Super Nanny

Okay, so she’s not really Harrison’s nanny, per se, but she is super. Late last summer, David and I began the search for someone to care for Harrison once I went back to work. Through a great website, we found several well-qualified options. We interviewed them all (multiple times) and ended up deciding on a wonderful lady whose ideals and values closely matched ours. I think what brought it home for me was her awesome schedule she had her own son on. David and I borrowed a lot from the babywise philosophy, and we wanted someone who at the very least would follow our wishes for Harrison.
Well, fast forward 8 months, and we couldn’t be happier with our choice. I know everyone has different things they look for in a care provider, but our priorities were:
1.) Experience: We did get some ridiculous responses in our search for Harrison’s care provider. One 18-year-old insisted she had plenty of experience since she’d watched her little brother since he was 2 (and he was now 10). Hmm, let me think about that…
2.) CPR/first aid certified and trained: Not only is our provider certified and trained in both, she use to be a life guard and is an excellent swimmer. This is awesome since the summer months are creeping up, and Harrison will be enjoying some pool time.
3.) Has a passion for children: This may sound like a no-brainer, but we did interview some very qualified people who just seemed like they were in it because they were a parent of an infant at one time and thought this would be a good way to make some money.
4.) Limited numbers: I did NOT want to take Harrison to a day care. There are some excellent ones out there, but I truly believe the only way to find someone who followed our parenting philosophy and would give Harrison the attention he needed would be someone who wasn’t responsible for an additional 6-8 children. Sometimes Harrison is the only child there besides our provider’s son, and at most there is 1-2 other little ones around. This is great because he gets plenty of attention and gets to interact with children close in age.
5.) Getting out and about: We knew we wanted Harrison to interact with others and get out and about to explore his world, and that is what he gets. Besides great play time inside, he enjoys many walks.
6.) Quality time: this piggy-backs on some other items, but this was critical. Harrison is spoiled, and in the best way possible. He gets read to, enjoys lots of floor time, gets to bounce around, does art projects (hey, his name is on them), and gets lots of lovings when Mommy and Daddy aren’t around. What more could we ask for?
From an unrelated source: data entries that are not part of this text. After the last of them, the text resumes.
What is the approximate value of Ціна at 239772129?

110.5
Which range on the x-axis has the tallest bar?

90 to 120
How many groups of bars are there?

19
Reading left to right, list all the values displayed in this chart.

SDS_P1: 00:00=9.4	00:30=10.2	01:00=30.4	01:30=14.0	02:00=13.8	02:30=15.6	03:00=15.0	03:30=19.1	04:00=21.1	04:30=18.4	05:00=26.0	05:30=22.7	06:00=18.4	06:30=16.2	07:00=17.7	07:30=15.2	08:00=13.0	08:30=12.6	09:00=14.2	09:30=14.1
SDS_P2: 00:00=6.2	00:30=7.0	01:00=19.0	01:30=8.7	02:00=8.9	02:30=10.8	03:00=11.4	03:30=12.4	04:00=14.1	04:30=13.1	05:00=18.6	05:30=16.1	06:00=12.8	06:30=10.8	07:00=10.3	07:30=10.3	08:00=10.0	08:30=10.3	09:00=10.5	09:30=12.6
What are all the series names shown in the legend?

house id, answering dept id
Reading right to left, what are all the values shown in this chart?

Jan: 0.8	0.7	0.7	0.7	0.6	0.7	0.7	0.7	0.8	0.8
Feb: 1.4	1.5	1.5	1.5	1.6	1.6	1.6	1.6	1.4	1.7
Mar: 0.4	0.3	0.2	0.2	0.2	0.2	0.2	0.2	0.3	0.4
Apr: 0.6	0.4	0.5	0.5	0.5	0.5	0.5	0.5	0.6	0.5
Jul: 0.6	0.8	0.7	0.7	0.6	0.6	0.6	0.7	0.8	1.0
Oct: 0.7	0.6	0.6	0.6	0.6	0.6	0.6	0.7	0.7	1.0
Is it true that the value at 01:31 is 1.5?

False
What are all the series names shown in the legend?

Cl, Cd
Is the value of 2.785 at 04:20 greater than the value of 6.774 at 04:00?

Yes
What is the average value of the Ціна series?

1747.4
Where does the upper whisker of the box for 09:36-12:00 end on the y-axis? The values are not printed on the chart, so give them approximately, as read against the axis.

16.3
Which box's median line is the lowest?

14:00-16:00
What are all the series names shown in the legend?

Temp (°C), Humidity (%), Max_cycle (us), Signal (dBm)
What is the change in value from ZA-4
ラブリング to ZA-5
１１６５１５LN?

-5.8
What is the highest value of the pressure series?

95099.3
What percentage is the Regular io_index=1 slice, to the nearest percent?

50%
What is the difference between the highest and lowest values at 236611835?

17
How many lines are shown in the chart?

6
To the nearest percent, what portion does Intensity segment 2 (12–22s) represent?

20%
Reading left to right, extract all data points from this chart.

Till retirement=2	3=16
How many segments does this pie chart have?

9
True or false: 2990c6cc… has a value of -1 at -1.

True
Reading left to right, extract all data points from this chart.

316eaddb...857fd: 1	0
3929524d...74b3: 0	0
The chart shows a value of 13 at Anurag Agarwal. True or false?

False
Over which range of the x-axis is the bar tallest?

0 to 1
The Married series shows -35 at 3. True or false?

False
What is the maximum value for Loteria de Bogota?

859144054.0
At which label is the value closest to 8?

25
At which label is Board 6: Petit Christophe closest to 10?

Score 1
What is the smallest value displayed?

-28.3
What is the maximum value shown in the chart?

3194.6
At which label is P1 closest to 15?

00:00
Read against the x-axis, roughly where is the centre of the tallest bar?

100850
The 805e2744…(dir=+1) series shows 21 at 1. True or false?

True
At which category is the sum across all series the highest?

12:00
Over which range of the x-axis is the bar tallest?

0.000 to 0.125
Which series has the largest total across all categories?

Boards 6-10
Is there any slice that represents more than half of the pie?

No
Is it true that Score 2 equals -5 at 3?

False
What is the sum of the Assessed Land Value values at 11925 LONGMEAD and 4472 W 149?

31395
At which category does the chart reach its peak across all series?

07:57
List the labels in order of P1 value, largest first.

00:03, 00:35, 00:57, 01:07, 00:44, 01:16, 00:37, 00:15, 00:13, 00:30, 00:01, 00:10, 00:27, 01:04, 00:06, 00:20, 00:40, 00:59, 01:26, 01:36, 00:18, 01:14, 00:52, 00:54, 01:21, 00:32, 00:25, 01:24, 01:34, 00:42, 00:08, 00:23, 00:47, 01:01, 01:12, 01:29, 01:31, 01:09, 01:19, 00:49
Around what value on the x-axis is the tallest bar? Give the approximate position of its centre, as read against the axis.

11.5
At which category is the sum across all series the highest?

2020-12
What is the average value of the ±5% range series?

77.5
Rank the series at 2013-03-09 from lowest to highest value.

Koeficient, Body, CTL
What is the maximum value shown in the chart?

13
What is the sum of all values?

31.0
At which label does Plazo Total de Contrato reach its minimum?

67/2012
7.) Communication: We don’t just get wonderful daily notes on what/when Harrison ate and how much and diaper changes, but we get emails and texts. This is wonderful for me. I am able to communicate with Harrison’s care provider almost immediately if I want to know something or if she wants to tell me something. This was key when we discovered Harrison’s excema a few months back. He was developing a rash and had a mild fever and when I took him to his pediatrician, I was able to answer all her questions because our wonderful provider had written every detail down and emailed me. David’s mom (our resident pediatrician) said it is so nice to get the notes we get. So many parents bring their kids into her office after work and can’t answer questions about feedings and diapers because they weren’t with them. That’s not something we have to worry about.
Anyway, I just had to gush about Harrison’s wonderful care taker. He goes to her Monday-Thursday, and while I am a mommy and always wonder about him, I know I never have to worry about the care he’s getting. And that is the best feeling a mother could have.